ORBITAL WHISPERS

The Indian Space Research Organisation, ISRO, is not a commercial operator in the usual sense but a state agency tasked with giving India independent space capability. It sits under the Department of Space, which reports directly to the Prime Minister’s Office. That structure means ISRO is less a research outfit and more a strategic arm of the Indian state.
Its record is mixed but significant. On the launch side, it built the PSLV into a dependable medium-lift vehicle that gave India a role in the global rideshare market. GSLV and the newer LVM-3 provide heavier lift, though not with the cadence or payload capacity of Western or Chinese rivals. India has ambitions for reusable launch, but for now the program is incremental.
On the satellite side, ISRO developed the INSAT and GSAT series for communications and meteorology, and the IRS series for remote sensing. These are not cutting-edge platforms, but they provide India with sovereignty in broadcasting, telecom, and earth observation. Navigation comes through NavIC, a regional GNSS that New Delhi insists on for strategic independence even though its civilian uptake is weak.

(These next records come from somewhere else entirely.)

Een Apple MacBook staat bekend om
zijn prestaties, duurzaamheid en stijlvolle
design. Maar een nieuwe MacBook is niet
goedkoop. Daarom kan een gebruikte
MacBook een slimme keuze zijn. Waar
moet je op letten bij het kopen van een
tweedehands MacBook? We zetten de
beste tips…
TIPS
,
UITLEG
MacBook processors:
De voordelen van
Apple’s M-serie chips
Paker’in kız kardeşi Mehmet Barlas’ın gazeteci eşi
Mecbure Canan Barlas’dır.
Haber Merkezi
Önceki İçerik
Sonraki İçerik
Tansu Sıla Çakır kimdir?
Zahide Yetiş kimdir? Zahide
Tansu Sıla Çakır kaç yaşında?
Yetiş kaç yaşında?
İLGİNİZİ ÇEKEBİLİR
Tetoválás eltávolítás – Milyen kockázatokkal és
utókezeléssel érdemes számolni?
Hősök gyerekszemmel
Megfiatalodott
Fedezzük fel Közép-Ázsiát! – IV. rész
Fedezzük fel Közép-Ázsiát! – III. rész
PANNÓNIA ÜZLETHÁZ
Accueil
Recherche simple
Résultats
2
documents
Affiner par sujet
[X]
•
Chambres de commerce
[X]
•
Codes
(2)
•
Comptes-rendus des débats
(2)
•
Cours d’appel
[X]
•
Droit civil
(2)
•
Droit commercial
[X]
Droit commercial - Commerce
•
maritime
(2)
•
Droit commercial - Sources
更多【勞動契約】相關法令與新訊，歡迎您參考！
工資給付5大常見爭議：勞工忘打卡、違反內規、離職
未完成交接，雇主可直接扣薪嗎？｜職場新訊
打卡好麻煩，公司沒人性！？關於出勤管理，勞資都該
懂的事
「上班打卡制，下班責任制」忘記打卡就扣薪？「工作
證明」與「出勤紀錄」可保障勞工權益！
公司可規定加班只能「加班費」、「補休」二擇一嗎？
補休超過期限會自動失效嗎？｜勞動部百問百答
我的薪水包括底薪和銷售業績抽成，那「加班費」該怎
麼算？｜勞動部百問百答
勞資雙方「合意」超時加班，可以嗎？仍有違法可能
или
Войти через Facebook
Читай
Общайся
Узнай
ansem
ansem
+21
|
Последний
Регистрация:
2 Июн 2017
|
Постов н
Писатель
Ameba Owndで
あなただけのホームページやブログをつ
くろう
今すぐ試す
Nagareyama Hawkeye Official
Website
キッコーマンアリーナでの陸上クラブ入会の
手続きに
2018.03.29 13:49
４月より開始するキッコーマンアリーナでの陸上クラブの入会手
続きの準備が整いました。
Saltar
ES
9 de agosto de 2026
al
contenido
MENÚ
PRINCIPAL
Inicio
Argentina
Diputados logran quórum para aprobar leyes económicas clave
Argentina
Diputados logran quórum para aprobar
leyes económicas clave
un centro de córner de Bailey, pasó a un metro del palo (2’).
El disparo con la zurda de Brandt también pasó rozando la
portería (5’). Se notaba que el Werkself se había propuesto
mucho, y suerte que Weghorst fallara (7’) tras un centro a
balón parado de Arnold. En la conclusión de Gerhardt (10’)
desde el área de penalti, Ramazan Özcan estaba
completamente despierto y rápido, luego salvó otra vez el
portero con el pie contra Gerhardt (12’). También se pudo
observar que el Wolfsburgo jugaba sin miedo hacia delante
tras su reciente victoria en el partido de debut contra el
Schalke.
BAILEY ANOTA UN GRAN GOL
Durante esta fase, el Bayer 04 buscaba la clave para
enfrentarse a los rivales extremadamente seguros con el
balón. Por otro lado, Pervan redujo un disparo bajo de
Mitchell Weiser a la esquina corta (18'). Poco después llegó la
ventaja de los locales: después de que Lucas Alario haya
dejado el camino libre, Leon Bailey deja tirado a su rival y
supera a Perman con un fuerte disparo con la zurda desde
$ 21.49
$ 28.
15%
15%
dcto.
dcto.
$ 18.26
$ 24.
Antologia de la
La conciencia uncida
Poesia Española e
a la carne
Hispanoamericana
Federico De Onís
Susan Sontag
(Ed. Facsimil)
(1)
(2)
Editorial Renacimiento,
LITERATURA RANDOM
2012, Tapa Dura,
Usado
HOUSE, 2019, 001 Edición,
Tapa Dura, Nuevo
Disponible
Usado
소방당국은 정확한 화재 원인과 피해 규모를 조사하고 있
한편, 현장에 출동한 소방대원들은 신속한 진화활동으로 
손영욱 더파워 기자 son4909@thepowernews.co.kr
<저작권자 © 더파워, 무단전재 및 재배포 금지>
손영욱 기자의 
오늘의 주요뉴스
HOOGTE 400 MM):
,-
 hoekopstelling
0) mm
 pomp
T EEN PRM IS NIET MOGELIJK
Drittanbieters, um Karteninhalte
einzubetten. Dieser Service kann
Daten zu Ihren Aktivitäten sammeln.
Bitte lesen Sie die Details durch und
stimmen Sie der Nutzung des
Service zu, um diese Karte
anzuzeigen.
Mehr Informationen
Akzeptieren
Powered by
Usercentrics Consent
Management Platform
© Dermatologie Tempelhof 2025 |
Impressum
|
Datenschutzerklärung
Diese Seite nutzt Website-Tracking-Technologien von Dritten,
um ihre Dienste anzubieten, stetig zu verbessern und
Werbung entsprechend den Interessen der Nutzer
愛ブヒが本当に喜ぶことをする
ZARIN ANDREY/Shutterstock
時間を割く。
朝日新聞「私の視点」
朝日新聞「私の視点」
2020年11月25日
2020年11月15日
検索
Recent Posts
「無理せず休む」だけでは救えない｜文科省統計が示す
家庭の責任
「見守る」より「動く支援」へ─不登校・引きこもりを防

The most visible projects are the high-profile planetary missions. Chandrayaan-3 landed on the Moon in 2023 after the failure of its predecessor, and Mangalyaan put a probe around Mars in 2014. These wins serve domestic prestige and geopolitical signaling more than they serve science.
Commercialisation is handled through NewSpace India Limited (NSIL), which markets launch and satellite capacity abroad, and Antrix Corporation, which was ISRO’s earlier commercial arm but has been sidelined after corruption scandals. NSIL is meant to turn ISRO’s hardware into export revenue, though it remains constrained by bureaucracy.
The challenges are structural. Budgets are small compared to NASA, ESA, or China, which means programs take longer and ambitions are scaled to fit national needs rather than global competition. The industry is still dominated by ISRO rather than private actors, though liberalisation is slowly opening space for Indian startups.
ISRO’s purpose is clear. It exists to guarantee India’s autonomy in launch, space science, and satellite services, while projecting capability to the world. It is not trying to dominate the global market, but it is making sure India cannot be excluded from it.